**DIRECTIVE**
Can you arrange the text from the start of the records through the line containing "Contact Info" as a numbered list, one line per item, with blank lines and the pictures left out?

**SUPPLIED RECORDS**
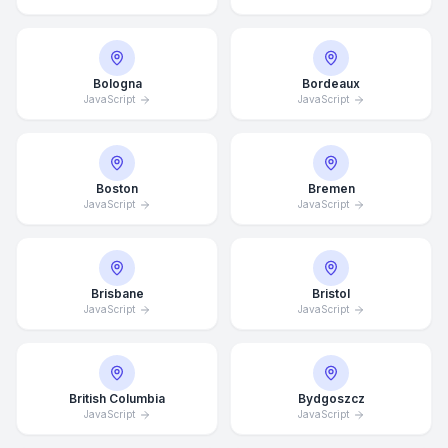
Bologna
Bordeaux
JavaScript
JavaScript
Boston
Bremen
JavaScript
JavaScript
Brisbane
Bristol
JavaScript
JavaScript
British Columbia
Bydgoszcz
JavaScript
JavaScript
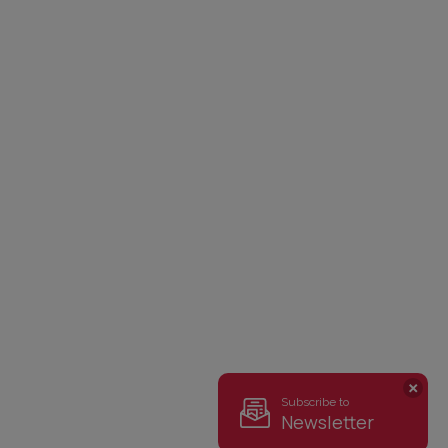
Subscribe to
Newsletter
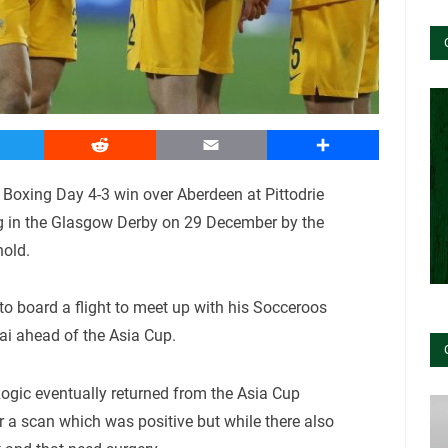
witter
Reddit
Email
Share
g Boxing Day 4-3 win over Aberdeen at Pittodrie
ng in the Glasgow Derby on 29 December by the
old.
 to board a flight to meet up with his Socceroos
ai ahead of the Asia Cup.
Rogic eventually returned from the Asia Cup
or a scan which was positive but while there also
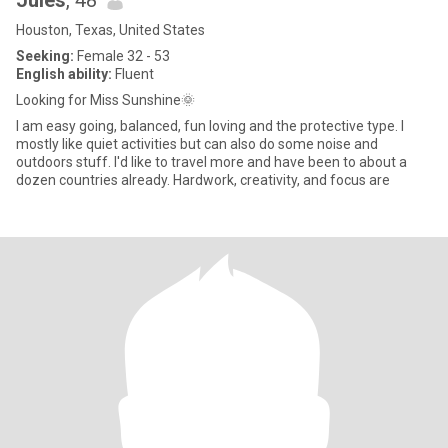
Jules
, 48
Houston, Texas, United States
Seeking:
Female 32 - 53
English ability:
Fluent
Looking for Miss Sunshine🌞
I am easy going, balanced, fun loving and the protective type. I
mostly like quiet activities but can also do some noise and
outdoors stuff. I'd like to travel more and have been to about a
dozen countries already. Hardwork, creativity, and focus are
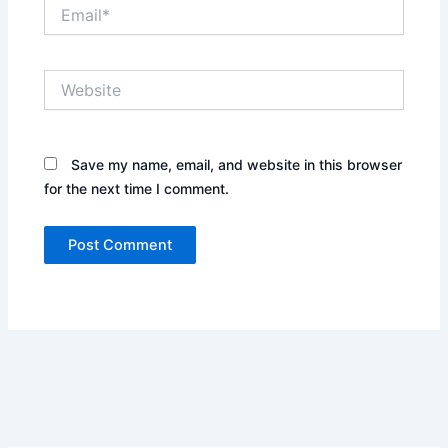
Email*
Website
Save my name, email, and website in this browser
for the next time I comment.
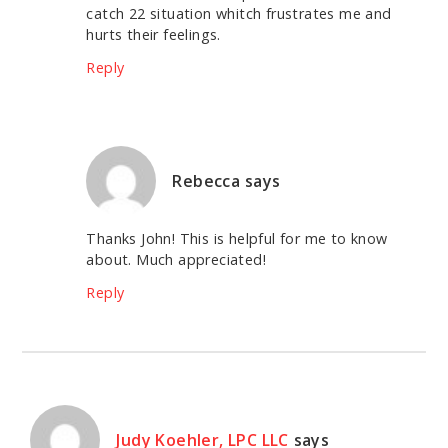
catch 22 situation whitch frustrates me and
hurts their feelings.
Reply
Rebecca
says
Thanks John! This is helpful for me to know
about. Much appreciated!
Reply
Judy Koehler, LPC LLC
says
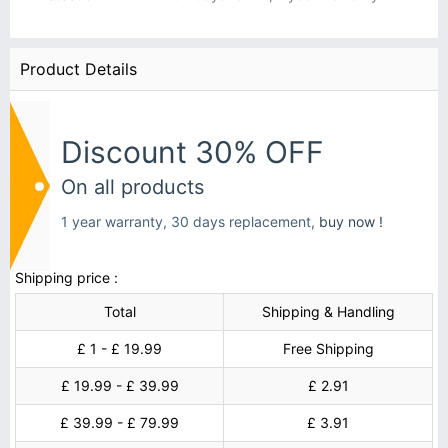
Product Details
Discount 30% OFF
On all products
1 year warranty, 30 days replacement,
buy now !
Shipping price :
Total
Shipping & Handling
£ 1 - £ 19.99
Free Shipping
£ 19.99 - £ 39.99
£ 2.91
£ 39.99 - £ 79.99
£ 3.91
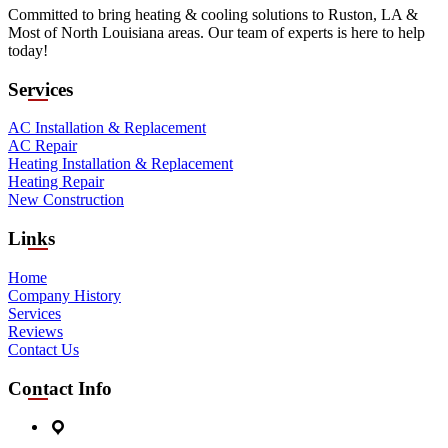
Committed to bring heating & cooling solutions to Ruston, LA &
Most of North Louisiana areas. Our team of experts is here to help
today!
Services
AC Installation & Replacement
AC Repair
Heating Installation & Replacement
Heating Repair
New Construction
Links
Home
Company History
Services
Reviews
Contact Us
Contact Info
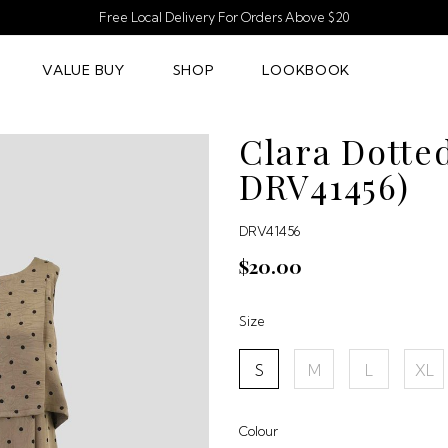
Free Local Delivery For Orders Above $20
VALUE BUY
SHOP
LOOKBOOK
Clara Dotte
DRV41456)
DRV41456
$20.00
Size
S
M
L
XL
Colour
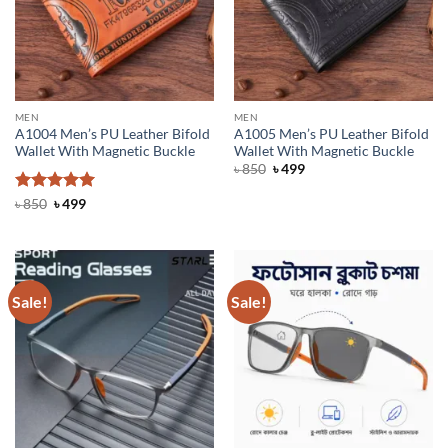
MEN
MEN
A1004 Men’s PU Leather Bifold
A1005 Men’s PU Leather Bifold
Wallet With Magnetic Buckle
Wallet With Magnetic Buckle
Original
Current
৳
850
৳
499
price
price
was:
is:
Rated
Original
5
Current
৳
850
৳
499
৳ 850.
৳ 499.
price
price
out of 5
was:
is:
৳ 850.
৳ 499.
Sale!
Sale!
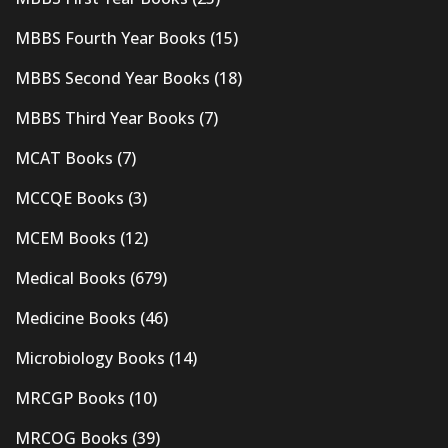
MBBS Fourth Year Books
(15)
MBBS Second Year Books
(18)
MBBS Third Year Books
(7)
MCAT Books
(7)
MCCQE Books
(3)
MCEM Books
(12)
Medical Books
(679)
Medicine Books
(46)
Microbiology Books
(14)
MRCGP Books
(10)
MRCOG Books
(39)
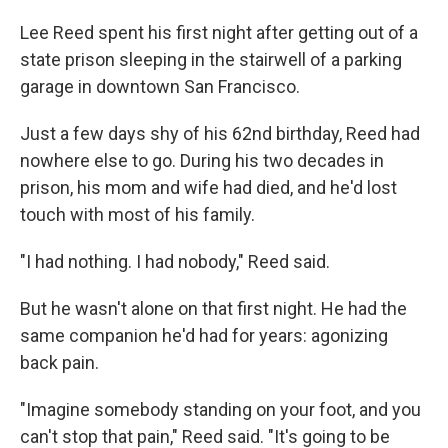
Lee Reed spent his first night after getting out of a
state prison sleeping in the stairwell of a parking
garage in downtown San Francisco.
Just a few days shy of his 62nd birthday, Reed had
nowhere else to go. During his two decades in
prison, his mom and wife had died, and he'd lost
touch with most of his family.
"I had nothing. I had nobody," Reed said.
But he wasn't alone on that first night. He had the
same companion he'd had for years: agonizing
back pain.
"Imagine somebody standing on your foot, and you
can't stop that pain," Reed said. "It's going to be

**SOLUTION**
1. Bologna
2. Bordeaux
3. JavaScript
4. JavaScript
5. Boston
6. Bremen
7. JavaScript
8. JavaScript
9. Brisbane
10. Bristol
11. JavaScript
12. JavaScript
13. British Columbia
14. Bydgoszcz
15. JavaScript
16. JavaScript
17. Subscribe to
18. Newsletter
19. witter
20. Reddit
21. Email
22. Share
23. g Boxing Day 4-3 win over Aberdeen at Pittodrie
24. ng in the Glasgow Derby on 29 December by the
25. old.
26.  to board a flight to meet up with his Socceroos
27. ai ahead of the Asia Cup.
28. Rogic eventually returned from the Asia Cup
29. or a scan which was positive but while there also
30. Jules
31. , 48
32. Houston, Texas, United States
33. Seeking:
34. Female 32 - 53
35. English ability:
36. Fluent
37. Looking for Miss Sunshine🌞
38. I am easy going, balanced, fun loving and the protective type. I
39. mostly like quiet activities but can also do some noise and
40. outdoors stuff. I'd like to travel more and have been to about a
41. dozen countries already. Hardwork, creativity, and focus are
42. Email*
43. Website
44. Save my name, email, and website in this browser
45. for the next time I comment.
46. catch 22 situation whitch frustrates me and
47. hurts their feelings.
48. Reply
49. Rebecca
50. says
51. Thanks John! This is helpful for me to know
52. about. Much appreciated!
53. Reply
54. Judy Koehler, LPC LLC
55. says
56. Product Details
57. Discount 30% OFF
58. On all products
59. 1 year warranty, 30 days replacement,
60. buy now !
61. Shipping price :
62. Total
63. Shipping & Handling
64. £ 1 - £ 19.99
65. Free Shipping
66. £ 19.99 - £ 39.99
67. £ 2.91
68. £ 39.99 - £ 79.99
69. £ 3.91
70. Committed to bring heating & cooling solutions to Ruston, LA &
71. Most of North Louisiana areas. Our team of experts is here to help
72. today!
73. Services
74. AC Installation & Replacement
75. AC Repair
76. Heating Installation & Replacement
77. Heating Repair
78. New Construction
79. Links
80. Home
81. Company History
82. Services
83. Reviews
84. Contact Us
85. Contact Info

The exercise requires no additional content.